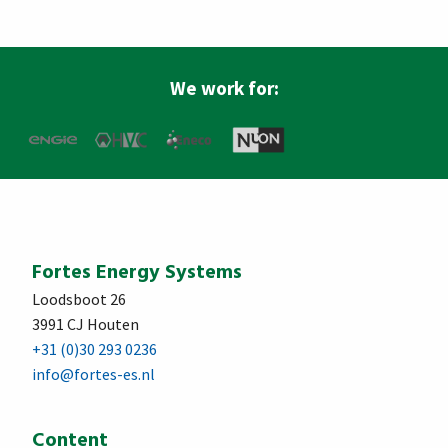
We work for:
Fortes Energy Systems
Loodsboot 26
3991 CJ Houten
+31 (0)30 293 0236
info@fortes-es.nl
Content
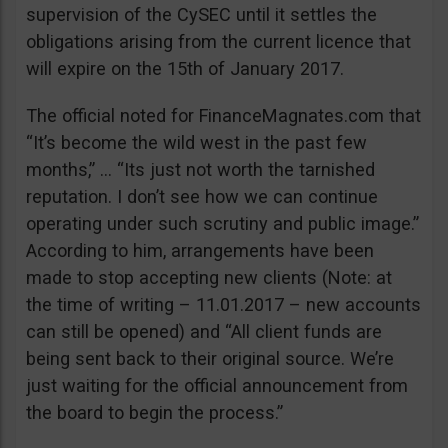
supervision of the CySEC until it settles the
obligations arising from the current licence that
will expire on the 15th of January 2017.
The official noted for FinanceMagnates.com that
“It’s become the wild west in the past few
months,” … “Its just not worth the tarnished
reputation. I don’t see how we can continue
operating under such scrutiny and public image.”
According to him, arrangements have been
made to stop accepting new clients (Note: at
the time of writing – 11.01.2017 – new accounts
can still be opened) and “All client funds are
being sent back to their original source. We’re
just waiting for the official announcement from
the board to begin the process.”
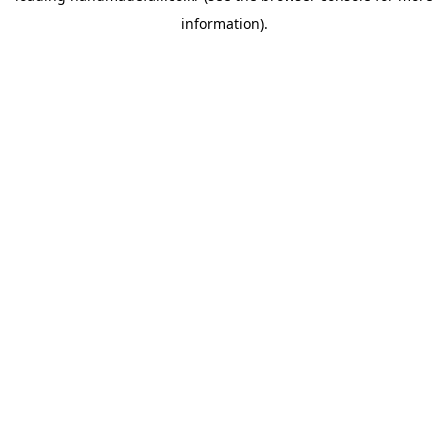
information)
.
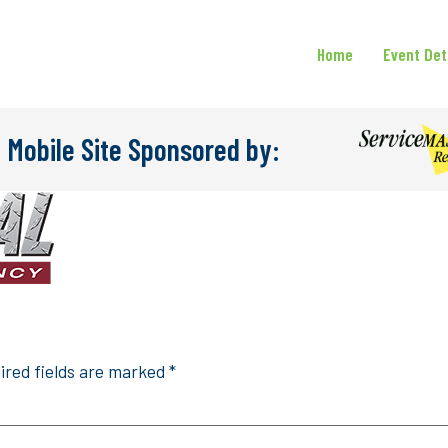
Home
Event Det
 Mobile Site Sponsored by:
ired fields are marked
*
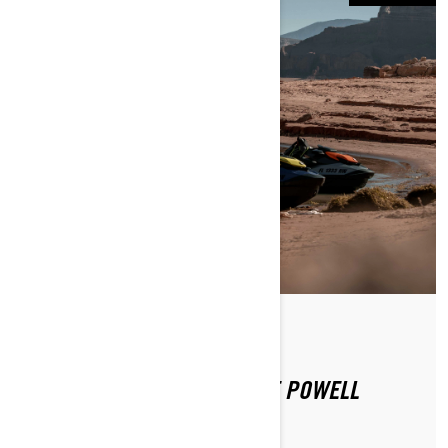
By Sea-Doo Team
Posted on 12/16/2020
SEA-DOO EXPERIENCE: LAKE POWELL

# # # #

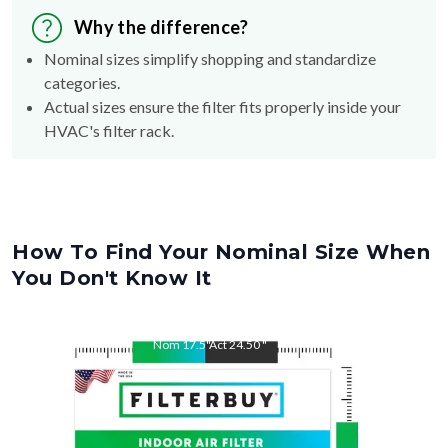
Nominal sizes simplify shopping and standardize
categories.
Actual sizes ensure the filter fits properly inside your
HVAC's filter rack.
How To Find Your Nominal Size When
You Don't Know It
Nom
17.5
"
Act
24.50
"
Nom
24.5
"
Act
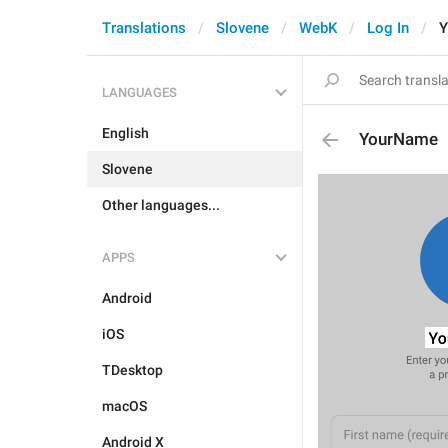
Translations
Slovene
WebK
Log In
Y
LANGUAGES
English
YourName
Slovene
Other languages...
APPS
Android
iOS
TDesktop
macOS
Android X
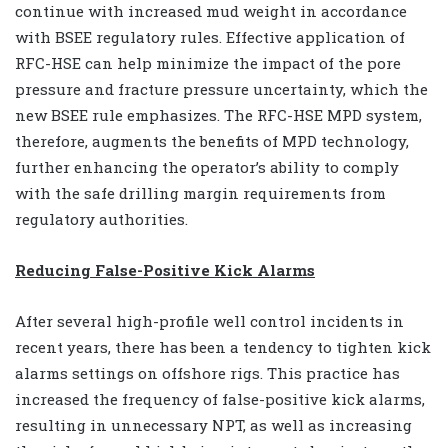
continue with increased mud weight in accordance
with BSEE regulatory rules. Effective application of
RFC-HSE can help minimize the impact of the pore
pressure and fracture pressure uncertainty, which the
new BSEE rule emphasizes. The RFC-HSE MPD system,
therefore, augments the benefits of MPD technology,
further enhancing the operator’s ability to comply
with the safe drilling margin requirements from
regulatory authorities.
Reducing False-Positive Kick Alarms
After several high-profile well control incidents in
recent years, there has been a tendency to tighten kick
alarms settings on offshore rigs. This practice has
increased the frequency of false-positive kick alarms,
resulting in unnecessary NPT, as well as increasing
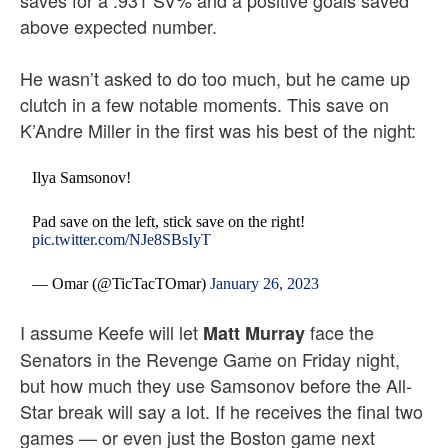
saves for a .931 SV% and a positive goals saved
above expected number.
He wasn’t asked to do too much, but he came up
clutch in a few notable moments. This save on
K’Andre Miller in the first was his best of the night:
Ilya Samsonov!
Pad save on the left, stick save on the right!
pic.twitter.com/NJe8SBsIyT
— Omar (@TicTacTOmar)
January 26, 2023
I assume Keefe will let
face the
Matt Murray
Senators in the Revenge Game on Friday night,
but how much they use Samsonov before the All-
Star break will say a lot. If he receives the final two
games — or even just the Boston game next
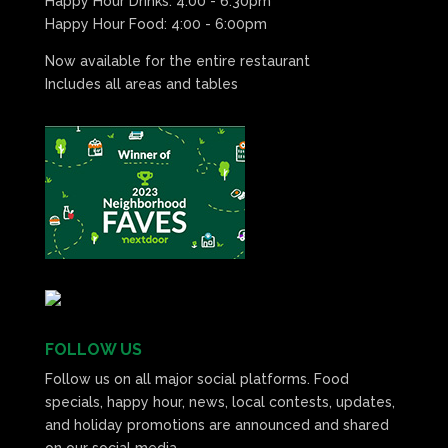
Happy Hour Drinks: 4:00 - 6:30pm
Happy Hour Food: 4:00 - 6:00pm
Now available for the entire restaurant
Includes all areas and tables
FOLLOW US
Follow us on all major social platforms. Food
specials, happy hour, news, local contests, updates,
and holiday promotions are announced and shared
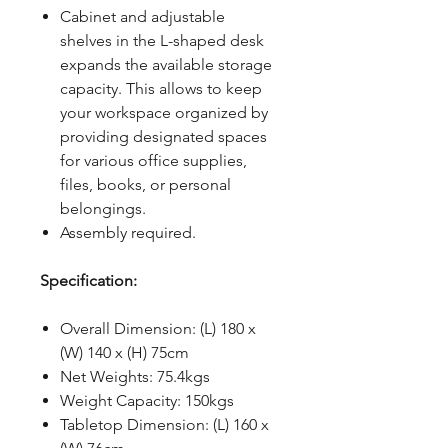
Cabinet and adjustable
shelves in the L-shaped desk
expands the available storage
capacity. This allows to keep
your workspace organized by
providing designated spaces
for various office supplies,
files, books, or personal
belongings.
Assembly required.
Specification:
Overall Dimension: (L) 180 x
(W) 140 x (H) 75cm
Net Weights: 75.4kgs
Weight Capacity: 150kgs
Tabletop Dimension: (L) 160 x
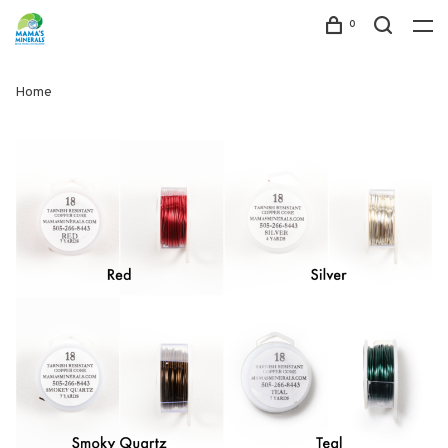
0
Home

# # # #

# [WHAT THE TASK REQUIRES]
Count the lines of these entries that hold the string "Nominal", and give only that number.

# [TASK OUTPUT]
2